A Pilot Study Evaluating the Toxicity and Clinical Benefit of Mitogen-activated Protein Kinase (MAPK) Pathway Inhibition Combined With Programmed Cell Death-1 Checkpoint Blockade (Anti-PD1) for the Treatment of BRAF-altered Pediatric Gliomas
Pediatric gliomas harboring BRAF-alterations, commonly BRAFV600 mutation or KIAA1549-BRAF fusion, are currently treated with either chemotherapy or mitogen activated protein kinase (MAPK) inhibitors, such as, dabrafenib and/or trametinib. Unfortunately, some BRAF-altered gliomas can progress or have rebound growth after discontinuation of therapy. Data from BRAFV600E-mutant melanoma has shown potential synergy between MAPK inhibition and anti-programmed cell death 1 (anti-PD1) checkpoint blockade. Anti-PD1 therapy, such as, nivolumab can block the PD1 receptor on T cells, a marker of T cell exhaustion, allowing a continued or more robust anti-tumor immune response. Here, investigators will combine MAPK inhibition with anti-PD1 therapy in recurrent, refractory low grade BRAF-altered glioma and newly diagnosed or recurrent BRAF-altered or NF-altered high grade glioma.
⁃ Cohort A Only:
• Patients with histologically confirmed diagnosis of pediatric high- or low-grade glioma harboring a KIAA1549-BRAF fusion: Low-grade glioma that is recurrent or progressive OR High-grade glioma that is newly diagnosed or recurrent OR
• Patients with NF1-associated gliomas or NF1-altered glioma: Low-grade glioma that is recurrent or progressive OR High-grade glioma that is newly diagnosed or recurrent OR Transforming glioma that is newly diagnosed or recurrent
⁃ Cohort B Only:
• Patients with histologically confirmed diagnosis of pediatric low-grade glioma harboring a BRAFV600 mutation that is recurrent or progressive OR
• Patients with histologically confirmed diagnosis of non-brainstem pediatric high-grade glioma harboring BRAFV600 mutation that is newly diagnosed, recurrent, or progressive
⁃ All Cohorts:
• Patients must be ≥1 and ≤26 years of age at the time of enrollment.

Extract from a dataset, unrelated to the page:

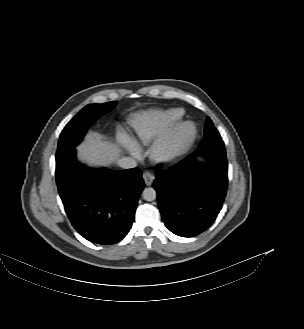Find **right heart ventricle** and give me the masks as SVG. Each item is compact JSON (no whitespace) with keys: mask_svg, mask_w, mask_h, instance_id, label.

• Patients must have a performance status of Karnofsky \>50% for patients \>16 years old and Lansky \>50% for patients \<16 years old.
• Patients must have adequate organ and bone marrow function
• The effects of dabrafenib, trametinib, and nivolumab on the developing human fetus are unknown. For this reason, patients of childbearing potential (POCBP) and patients with sperm-producing reproductive capacity (PWSPRC) must agree to use adequate contraception (hormonal or barrier method of birth control; abstinence) from time of informed consent for the duration of study participation and for 30 days following completion of therapy. POCBP must have a negative pregnancy test.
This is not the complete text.